▶ INSTRUÇÕES:
**1.** Repita literalmente a parte do trecho sobre o Espiritismo e a ciência que começa em "Não é infreqüente" e termina em "nossa velha conhecida.".
**2.** Enumere os fatores que, segundo o trecho sobre o Espiritismo e a ciência, movem a tentativa de justificar a importância do Espiritismo via ciência.
**3.** Retome o trecho sobre o Espiritismo e a ciência a partir do ponto em que ele para e dê continuidade ao texto.

━━ TRECHO

O que move a tentativa acima mencionada de justificar a importância
do Espiritismo via ciência, bem como sua possível interpretação
científica diante de outras doutrinas científicas
são, basicamente, a falta de compreensão do aspecto
científico real do Espiritismo, a ignorância em relação
ao verdadeiro significado da Ciência (como ela opera e se
estabelece) e, de algum modo, um certo gosto por novidades, modernismos
e fatos extraordinários.
O aspecto científico do Espiritismo anunciado por Kardec
está, ao que parece, longe de ser compreendido em sua última
expressão dentro do atual Movimento Espírita. Não
compreendendo os ingredientes essenciais e suficientes que identificam
uma doutrina como sendo genuinamente científica (ingredientes
que o Espiritismo possui completamente), busca-se uma adequação
da Doutrina Espírita dentro dos moldes do puro empirismo,
ou de outra forma, lançando mão de argumentos em torno
do indutivismo ingênuo. Há, de uma maneira ou de outra,
um forte apelo ao senso comum.
Para avaliarmos completamente o aspecto científico do Espiritismo
é necessário o emprego da análise moderna da
Filosofia, mais precisamente o ramo que estuda a teoria do conhecimento
científico ou Epistemologia da Ciência. Não
entraremos aqui nos detalhes dessa análise, aliás
um tanto complexa, afirmamos apenas que tal estudo já pode
ser encontrado, e indicamos ao leitor o lugar onde encontrá-lo
(ver Chibeni 1988 e 1994).
Uma possível fonte de confusão entre a relação
Espiritismo e as demais ciências é gerada, muitas vezes,
pela falta de significado preciso para certas palavras. Os exemplos
são muitos, um clássico é o da palavra energia.
Há diversos significados ligados a essa palavra, e é
necessário imenso cuidado em se especificar claramente tais
significados. Na Física Clássica, por exemplo, ela
designa uma qualidade inerente aos corpos materiais, que permanece
latente até que certas condições sejam satisfeitas.
Não é infreqüente o uso do termo energia por
diversos autores espirituais, mas nesse caso, nenhuma tentativa
de associação direta com o significado implicado pela
Física pode ser inferido. Existem, entretanto, muitos autores
(encarnados, é claro!) que parecem confundir, não
poucas vezes, as duas acepções possíveis, sugerindo
uma tradução da energia de que falam os Espíritos
em termos da energia usada na Física, nossa velha conhecida.

━━━━
━━ MATERIAL EXTRAÍDO

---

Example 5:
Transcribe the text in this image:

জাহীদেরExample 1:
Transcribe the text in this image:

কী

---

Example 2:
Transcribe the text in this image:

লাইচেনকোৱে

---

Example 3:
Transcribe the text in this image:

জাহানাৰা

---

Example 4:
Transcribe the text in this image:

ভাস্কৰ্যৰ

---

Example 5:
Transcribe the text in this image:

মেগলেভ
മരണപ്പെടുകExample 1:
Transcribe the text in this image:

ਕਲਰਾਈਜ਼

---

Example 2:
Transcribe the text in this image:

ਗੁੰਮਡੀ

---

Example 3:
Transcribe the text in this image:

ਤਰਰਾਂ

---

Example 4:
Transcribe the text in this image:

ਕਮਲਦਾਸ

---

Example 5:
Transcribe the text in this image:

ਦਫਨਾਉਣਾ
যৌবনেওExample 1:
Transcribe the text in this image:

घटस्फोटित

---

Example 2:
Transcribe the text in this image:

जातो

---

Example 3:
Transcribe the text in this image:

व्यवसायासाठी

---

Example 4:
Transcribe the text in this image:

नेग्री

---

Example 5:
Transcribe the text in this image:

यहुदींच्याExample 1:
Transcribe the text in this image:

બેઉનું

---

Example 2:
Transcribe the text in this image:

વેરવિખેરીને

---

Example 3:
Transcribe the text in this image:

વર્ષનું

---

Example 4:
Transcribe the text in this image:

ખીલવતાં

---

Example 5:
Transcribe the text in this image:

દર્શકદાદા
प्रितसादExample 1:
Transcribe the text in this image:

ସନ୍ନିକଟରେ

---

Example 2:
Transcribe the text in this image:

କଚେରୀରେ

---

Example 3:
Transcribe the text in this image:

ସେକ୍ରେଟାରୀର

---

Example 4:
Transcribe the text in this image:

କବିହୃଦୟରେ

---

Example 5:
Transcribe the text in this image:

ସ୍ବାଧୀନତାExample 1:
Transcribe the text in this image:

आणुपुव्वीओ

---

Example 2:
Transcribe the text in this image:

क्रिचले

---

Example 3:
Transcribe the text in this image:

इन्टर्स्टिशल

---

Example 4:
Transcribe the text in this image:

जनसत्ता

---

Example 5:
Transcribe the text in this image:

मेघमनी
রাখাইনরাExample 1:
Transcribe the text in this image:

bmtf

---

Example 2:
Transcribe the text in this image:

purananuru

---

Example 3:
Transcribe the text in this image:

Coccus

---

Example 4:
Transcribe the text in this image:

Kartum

━━━━

▶ RESPOSTAS POR TAREFA:
**1.**
Não é infreqüente o uso do termo energia por
diversos autores espirituais, mas nesse caso, nenhuma tentativa
de associação direta com o significado implicado pela
Física pode ser inferido. Existem, entretanto, muitos autores
(encarnados, é claro!) que parecem confundir, não
poucas vezes, as duas acepções possíveis, sugerindo
uma tradução da energia de que falam os Espíritos
em termos da energia usada na Física, nossa velha conhecida.

**2.**
- A falta de compreensão do aspecto científico real do Espiritismo
- A ignorância em relação ao verdadeiro significado da Ciência (como ela opera e se estabelece)
- Um certo gosto por novidades, modernismos e fatos extraordinários

**3.**
De outras vezes, a precipitada justificativa científica do
Espiritismo segue a freqüente moda de justificação
científica feita em outras doutrinas, como por exemplo a
Teosofia e doutrinas orientalistas (ver,
por exemplo, Phillips 1980). Essa justificativa
caracteriza-se por uma tentativa de inserção de certas
idéias religiosas, na maioria das vezes de origem oriental,
no contexto de recentíssimas descobertas ou modelos da Física
contemporânea. É natural que haja pessoas que pensem
ser necessário o mesmo procedimento com o Espiritismo. Não
compreendem, entretanto, que a Doutrina Espírita já
possui uma base científica própria, e que a natureza
do fenômeno que ela estuda, bem como o estado atual de nosso
conhecimento sobre a matéria não permitem uma conexão
tão direta entre a Física, por exemplo, e o Espiritismo.
Além disso, é necessário que se saiba que muitos
dos modernos modelos da Física (como exemplo, o diversos
modelos teóricos de interação entre partículas
e campos no microcosmo) sofrem radicais revisões todos os
dias. O Espiritismo, por sua vez, tem uma estrutura muito mais estável,
porque repousa em fenômenos de caráter mais diretamente
observável, sendo suas afirmações de muito
maior confiança (7).
É certo que o Espiritismo guarda uma relação
com as outras ciências, mas os fatos espíritas, por
si sós, já asseguram uma especial independência
de seu objeto de estudo com o das demais ciências materiais.
Não obstante, essa independência foi muito bem identificada
e analisada por Kardec em O que é o
Espiritismo.
Dentro do Movimento Espírita, muitas vezes a anunciação
de descobertas gerais das ciências materiais (como a Física,
com seus novos modelos acerca do funcionamento do Universo) é
feita, em geral, tendo por base obras de divulgação
científica (ver Chagas 1995)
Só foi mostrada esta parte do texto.